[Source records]
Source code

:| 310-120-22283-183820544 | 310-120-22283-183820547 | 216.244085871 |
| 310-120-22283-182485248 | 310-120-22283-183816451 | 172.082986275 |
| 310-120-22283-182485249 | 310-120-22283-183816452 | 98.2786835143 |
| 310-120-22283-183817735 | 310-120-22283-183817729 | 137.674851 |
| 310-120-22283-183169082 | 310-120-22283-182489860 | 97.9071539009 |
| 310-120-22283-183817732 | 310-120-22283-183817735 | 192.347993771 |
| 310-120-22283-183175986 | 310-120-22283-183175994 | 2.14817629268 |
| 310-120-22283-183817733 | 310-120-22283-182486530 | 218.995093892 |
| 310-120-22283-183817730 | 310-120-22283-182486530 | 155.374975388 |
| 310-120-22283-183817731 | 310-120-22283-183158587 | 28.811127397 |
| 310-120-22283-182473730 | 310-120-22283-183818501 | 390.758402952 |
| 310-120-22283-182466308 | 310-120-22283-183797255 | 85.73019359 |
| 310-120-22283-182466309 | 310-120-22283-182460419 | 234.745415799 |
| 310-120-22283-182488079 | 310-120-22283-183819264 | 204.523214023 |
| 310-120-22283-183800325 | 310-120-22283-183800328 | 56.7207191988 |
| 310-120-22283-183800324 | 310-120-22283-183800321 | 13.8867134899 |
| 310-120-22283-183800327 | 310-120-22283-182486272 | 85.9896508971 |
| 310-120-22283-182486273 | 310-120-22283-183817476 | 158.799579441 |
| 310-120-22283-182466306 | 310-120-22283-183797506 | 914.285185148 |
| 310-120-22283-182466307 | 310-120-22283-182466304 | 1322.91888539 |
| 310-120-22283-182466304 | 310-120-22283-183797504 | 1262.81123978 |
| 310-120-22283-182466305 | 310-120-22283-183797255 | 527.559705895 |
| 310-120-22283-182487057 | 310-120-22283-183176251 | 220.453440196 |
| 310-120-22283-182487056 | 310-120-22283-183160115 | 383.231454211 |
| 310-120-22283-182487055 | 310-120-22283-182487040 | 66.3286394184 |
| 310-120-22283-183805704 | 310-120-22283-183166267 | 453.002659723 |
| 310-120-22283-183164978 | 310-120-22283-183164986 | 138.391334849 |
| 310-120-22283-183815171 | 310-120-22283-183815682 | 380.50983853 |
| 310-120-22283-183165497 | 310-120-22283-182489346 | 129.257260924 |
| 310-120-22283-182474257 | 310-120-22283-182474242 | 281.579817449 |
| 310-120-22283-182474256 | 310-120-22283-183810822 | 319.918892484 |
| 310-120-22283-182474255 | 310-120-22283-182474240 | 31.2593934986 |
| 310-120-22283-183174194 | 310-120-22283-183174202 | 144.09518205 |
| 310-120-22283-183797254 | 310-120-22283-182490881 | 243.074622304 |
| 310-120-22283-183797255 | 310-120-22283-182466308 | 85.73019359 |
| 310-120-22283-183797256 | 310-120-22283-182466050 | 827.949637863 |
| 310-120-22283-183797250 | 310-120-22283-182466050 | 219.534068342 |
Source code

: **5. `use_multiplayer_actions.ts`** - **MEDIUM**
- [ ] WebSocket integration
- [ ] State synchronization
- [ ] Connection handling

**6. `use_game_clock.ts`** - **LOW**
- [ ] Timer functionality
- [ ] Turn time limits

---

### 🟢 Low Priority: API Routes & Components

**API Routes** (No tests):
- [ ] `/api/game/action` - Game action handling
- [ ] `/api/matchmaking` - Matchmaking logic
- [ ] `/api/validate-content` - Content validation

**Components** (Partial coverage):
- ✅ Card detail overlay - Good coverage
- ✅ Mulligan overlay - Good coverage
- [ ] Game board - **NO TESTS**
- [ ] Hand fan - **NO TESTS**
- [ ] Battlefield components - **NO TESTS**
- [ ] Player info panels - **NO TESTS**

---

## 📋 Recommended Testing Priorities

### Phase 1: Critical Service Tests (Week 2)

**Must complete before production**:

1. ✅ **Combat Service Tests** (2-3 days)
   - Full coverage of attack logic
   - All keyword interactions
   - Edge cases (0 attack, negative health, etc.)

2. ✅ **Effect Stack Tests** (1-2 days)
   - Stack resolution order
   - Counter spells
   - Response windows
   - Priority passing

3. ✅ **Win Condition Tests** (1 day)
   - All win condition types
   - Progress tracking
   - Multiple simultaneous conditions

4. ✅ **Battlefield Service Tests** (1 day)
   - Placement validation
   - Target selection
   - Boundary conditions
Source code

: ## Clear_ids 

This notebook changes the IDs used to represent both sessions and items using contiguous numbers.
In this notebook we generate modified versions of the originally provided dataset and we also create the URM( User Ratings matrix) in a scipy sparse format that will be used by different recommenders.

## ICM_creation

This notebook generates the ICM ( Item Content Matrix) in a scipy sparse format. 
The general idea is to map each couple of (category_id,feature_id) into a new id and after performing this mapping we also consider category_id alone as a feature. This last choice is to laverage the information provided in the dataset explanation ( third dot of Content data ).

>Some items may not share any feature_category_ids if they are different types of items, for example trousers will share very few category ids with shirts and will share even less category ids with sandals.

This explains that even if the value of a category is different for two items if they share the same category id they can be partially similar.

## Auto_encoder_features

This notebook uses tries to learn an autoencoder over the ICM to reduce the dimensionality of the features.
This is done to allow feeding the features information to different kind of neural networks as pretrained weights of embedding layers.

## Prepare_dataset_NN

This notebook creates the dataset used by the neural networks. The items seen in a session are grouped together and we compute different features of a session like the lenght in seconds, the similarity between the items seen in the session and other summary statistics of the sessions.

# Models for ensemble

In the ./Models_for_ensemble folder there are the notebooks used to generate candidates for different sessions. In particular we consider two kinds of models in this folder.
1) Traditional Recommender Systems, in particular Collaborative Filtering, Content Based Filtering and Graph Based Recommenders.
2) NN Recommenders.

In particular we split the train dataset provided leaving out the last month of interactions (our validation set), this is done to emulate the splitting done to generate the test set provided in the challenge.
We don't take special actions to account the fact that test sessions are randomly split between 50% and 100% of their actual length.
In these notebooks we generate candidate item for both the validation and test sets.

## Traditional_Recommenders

Prompt: Reproduce these lines exactly as they stand, covering every one of the records.

Exercise solution:
Source code

:| 310-120-22283-183820544 | 310-120-22283-183820547 | 216.244085871 |
| 310-120-22283-182485248 | 310-120-22283-183816451 | 172.082986275 |
| 310-120-22283-182485249 | 310-120-22283-183816452 | 98.2786835143 |
| 310-120-22283-183817735 | 310-120-22283-183817729 | 137.674851 |
| 310-120-22283-183169082 | 310-120-22283-182489860 | 97.9071539009 |
| 310-120-22283-183817732 | 310-120-22283-183817735 | 192.347993771 |
| 310-120-22283-183175986 | 310-120-22283-183175994 | 2.14817629268 |
| 310-120-22283-183817733 | 310-120-22283-182486530 | 218.995093892 |
| 310-120-22283-183817730 | 310-120-22283-182486530 | 155.374975388 |
| 310-120-22283-183817731 | 310-120-22283-183158587 | 28.811127397 |
| 310-120-22283-182473730 | 310-120-22283-183818501 | 390.758402952 |
| 310-120-22283-182466308 | 310-120-22283-183797255 | 85.73019359 |
| 310-120-22283-182466309 | 310-120-22283-182460419 | 234.745415799 |
| 310-120-22283-182488079 | 310-120-22283-183819264 | 204.523214023 |
| 310-120-22283-183800325 | 310-120-22283-183800328 | 56.7207191988 |
| 310-120-22283-183800324 | 310-120-22283-183800321 | 13.8867134899 |
| 310-120-22283-183800327 | 310-120-22283-182486272 | 85.9896508971 |
| 310-120-22283-182486273 | 310-120-22283-183817476 | 158.799579441 |
| 310-120-22283-182466306 | 310-120-22283-183797506 | 914.285185148 |
| 310-120-22283-182466307 | 310-120-22283-182466304 | 1322.91888539 |
| 310-120-22283-182466304 | 310-120-22283-183797504 | 1262.81123978 |
| 310-120-22283-182466305 | 310-120-22283-183797255 | 527.559705895 |
| 310-120-22283-182487057 | 310-120-22283-183176251 | 220.453440196 |
| 310-120-22283-182487056 | 310-120-22283-183160115 | 383.231454211 |
| 310-120-22283-182487055 | 310-120-22283-182487040 | 66.3286394184 |
| 310-120-22283-183805704 | 310-120-22283-183166267 | 453.002659723 |
| 310-120-22283-183164978 | 310-120-22283-183164986 | 138.391334849 |
| 310-120-22283-183815171 | 310-120-22283-183815682 | 380.50983853 |
| 310-120-22283-183165497 | 310-120-22283-182489346 | 129.257260924 |
| 310-120-22283-182474257 | 310-120-22283-182474242 | 281.579817449 |
| 310-120-22283-182474256 | 310-120-22283-183810822 | 319.918892484 |
| 310-120-22283-182474255 | 310-120-22283-182474240 | 31.2593934986 |
| 310-120-22283-183174194 | 310-120-22283-183174202 | 144.09518205 |
| 310-120-22283-183797254 | 310-120-22283-182490881 | 243.074622304 |
| 310-120-22283-183797255 | 310-120-22283-182466308 | 85.73019359 |
| 310-120-22283-183797256 | 310-120-22283-182466050 | 827.949637863 |
| 310-120-22283-183797250 | 310-120-22283-182466050 | 219.534068342 |
Source code

: **5. `use_multiplayer_actions.ts`** - **MEDIUM**
- [ ] WebSocket integration
- [ ] State synchronization
- [ ] Connection handling

**6. `use_game_clock.ts`** - **LOW**
- [ ] Timer functionality
- [ ] Turn time limits

---

### 🟢 Low Priority: API Routes & Components

**API Routes** (No tests):
- [ ] `/api/game/action` - Game action handling
- [ ] `/api/matchmaking` - Matchmaking logic
- [ ] `/api/validate-content` - Content validation

**Components** (Partial coverage):
- ✅ Card detail overlay - Good coverage
- ✅ Mulligan overlay - Good coverage
- [ ] Game board - **NO TESTS**
- [ ] Hand fan - **NO TESTS**
- [ ] Battlefield components - **NO TESTS**
- [ ] Player info panels - **NO TESTS**

---

## 📋 Recommended Testing Priorities

### Phase 1: Critical Service Tests (Week 2)

**Must complete before production**:

1. ✅ **Combat Service Tests** (2-3 days)
   - Full coverage of attack logic
   - All keyword interactions
   - Edge cases (0 attack, negative health, etc.)

2. ✅ **Effect Stack Tests** (1-2 days)
   - Stack resolution order
   - Counter spells
   - Response windows
   - Priority passing

3. ✅ **Win Condition Tests** (1 day)
   - All win condition types
   - Progress tracking
   - Multiple simultaneous conditions

4. ✅ **Battlefield Service Tests** (1 day)
   - Placement validation
   - Target selection
   - Boundary conditions
Source code

: ## Clear_ids 

This notebook changes the IDs used to represent both sessions and items using contiguous numbers.
In this notebook we generate modified versions of the originally provided dataset and we also create the URM( User Ratings matrix) in a scipy sparse format that will be used by different recommenders.

## ICM_creation

This notebook generates the ICM ( Item Content Matrix) in a scipy sparse format. 
The general idea is to map each couple of (category_id,feature_id) into a new id and after performing this mapping we also consider category_id alone as a feature. This last choice is to laverage the information provided in the dataset explanation ( third dot of Content data ).

>Some items may not share any feature_category_ids if they are different types of items, for example trousers will share very few category ids with shirts and will share even less category ids with sandals.

This explains that even if the value of a category is different for two items if they share the same category id they can be partially similar.

## Auto_encoder_features

This notebook uses tries to learn an autoencoder over the ICM to reduce the dimensionality of the features.
This is done to allow feeding the features information to different kind of neural networks as pretrained weights of embedding layers.

## Prepare_dataset_NN

This notebook creates the dataset used by the neural networks. The items seen in a session are grouped together and we compute different features of a session like the lenght in seconds, the similarity between the items seen in the session and other summary statistics of the sessions.

# Models for ensemble

In the ./Models_for_ensemble folder there are the notebooks used to generate candidates for different sessions. In particular we consider two kinds of models in this folder.
1) Traditional Recommender Systems, in particular Collaborative Filtering, Content Based Filtering and Graph Based Recommenders.
2) NN Recommenders.

In particular we split the train dataset provided leaving out the last month of interactions (our validation set), this is done to emulate the splitting done to generate the test set provided in the challenge.
We don't take special actions to account the fact that test sessions are randomly split between 50% and 100% of their actual length.
In these notebooks we generate candidate item for both the validation and test sets.

## Traditional_Recommenders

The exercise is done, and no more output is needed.